For the last couple of months I’ve been packing my lunch for work almost every single day. I do this for two reasons. First, it is much cheaper to pack then it is to go out to eat every single day. You can save a lot of money by preparing your own food. Second, I don’t want to leave my desk every day at 12:00 to drive somewhere, deal with the stress of other people, and then have to go back to work. Leaving work provides me with a feeling of finality and doing it in the middle of the day thwarts that.

For these reasons, and many more, I’d like to encourage you to pack your lunch. To assist you in this endeavour, I’ve prepared the following list of tips, tricks, and hints that I’ve gathered since I began packing a lunch (way back in 6th grade!)

  • Buy a lunch bag – It may seem like an extraneous expense at first, but buying a lunchbag leads to many great things. First, your food will stay colder or warmer longer. Second, you’ll be able to pack silverware without worrying about rips and tears. Finally, the amount of food you can safely bring will increase.

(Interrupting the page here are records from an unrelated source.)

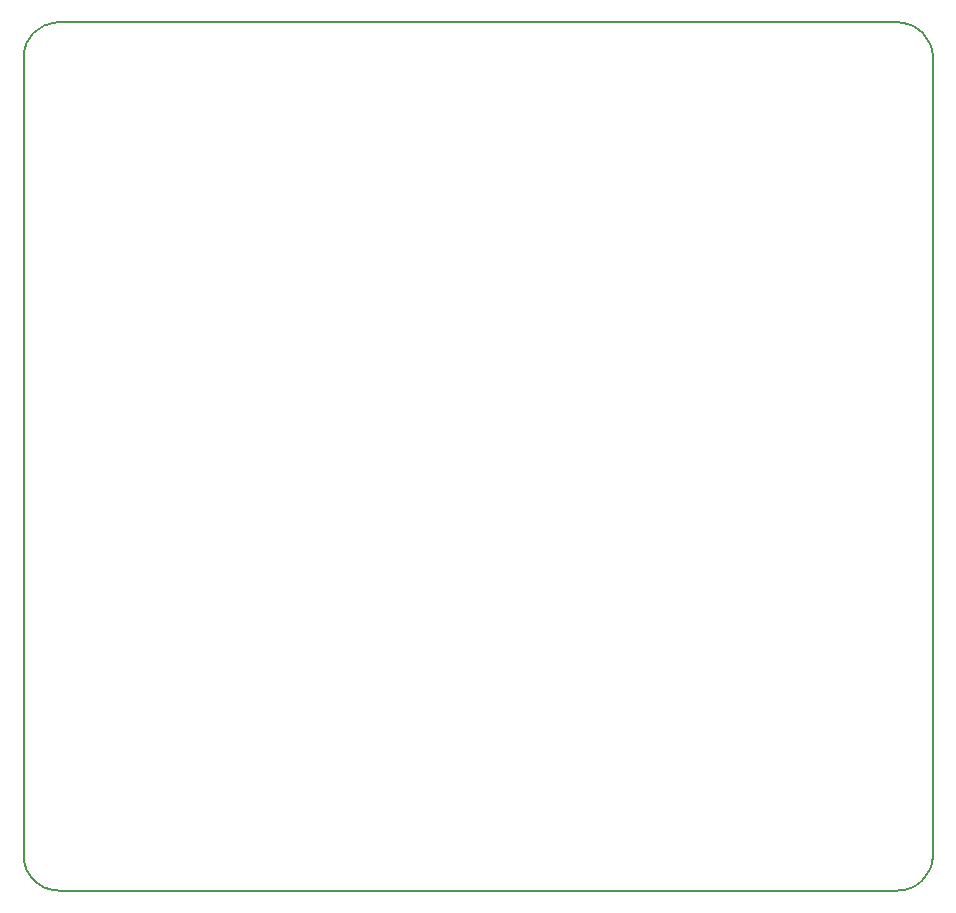
<source format=gbr>
G04 EasyPC Gerber Version 20.0.2 Build 4112 *
G04 #@! TF.Part,Single*
%FSLAX35Y35*%
%MOIN*%
%ADD11C,0.00500*%
X0Y0D02*
D02*
D11*
X250Y277809D02*
Y12100D01*
X263Y11500*
X307Y10900*
X381Y10304*
X486Y9713*
X620Y9127*
X784Y8549*
X978Y7980*
X1200Y7422*
X1450Y6876*
X1727Y6343*
X2031Y5824*
X2362Y5322*
X2717Y4838*
X3096Y4372*
X3499Y3926*
X3924Y3501*
X4370Y3098*
X4835Y2719*
X5320Y2363*
X5822Y2033*
X6340Y1729*
X6872Y1451*
X7419Y1201*
X7977Y979*
X8546Y786*
X9124Y622*
X9709Y487*
X10301Y382*
X10897Y308*
X11496Y264*
X12100Y250*
X291536*
X292134Y265*
X292731Y310*
X293324Y386*
X293913Y491*
X294496Y627*
X295072Y791*
X295638Y985*
X296193Y1207*
X296737Y1457*
X297267Y1734*
X297783Y2037*
X298283Y2367*
X298765Y2720*
X299229Y3098*
X299673Y3500*
X300096Y3923*
X300497Y4367*
X300876Y4831*
X301230Y5313*
X301559Y5813*
X301863Y6328*
X302140Y6859*
X302390Y7402*
X302612Y7958*
X302806Y8524*
X302970Y9099*
X303106Y9682*
X303211Y10271*
X303287Y10865*
X303332Y11461*
X303347Y12061*
Y277809*
X303332Y278407*
X303287Y279004*
X303211Y279597*
X303106Y280186*
X302970Y280769*
X302806Y281344*
X302612Y281911*
X302390Y282466*
X302141Y283010*
X301863Y283540*
X301560Y284056*
X301231Y284556*
X300877Y285038*
X300499Y285502*
X300098Y285946*
X299674Y286369*
X299230Y286770*
X298767Y287148*
X298284Y287503*
X297785Y287832*
X297269Y288135*
X296739Y288413*
X296195Y288663*
X295639Y288885*
X295073Y289078*
X294498Y289243*
X293915Y289378*
X293326Y289484*
X292733Y289559*
X292136Y289605*
X291536Y289620*
X12061*
X11463Y289605*
X10867Y289560*
X10273Y289484*
X9684Y289379*
X9101Y289243*
X8526Y289079*
X7959Y288885*
X7404Y288663*
X6860Y288413*
X6330Y288136*
X5814Y287833*
X5315Y287504*
X4832Y287150*
X4369Y286772*
X3924Y286370*
X3501Y285947*
X3100Y285503*
X2722Y285039*
X2367Y284557*
X2038Y284057*
X1735Y283542*
X1457Y283011*
X1207Y282468*
X985Y281912*
X792Y281346*
X627Y280771*
X492Y280188*
X386Y279599*
X311Y279006*
X265Y278409*
X250Y277809*
X0Y0D02*
M02*

</source>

  • Pack the night before – If you don’t listen to anything else I say, you must obey this rule. Packing your lunch the night before will exponentially increase the likelihood that you’ll actually eat food from home rather than going out more often than you’d like. The pressures in the morning to hit the snooze alarm and sleep for “5 more minutes” are just too great. More often than not you’ll run out of time and not prepare yourself something.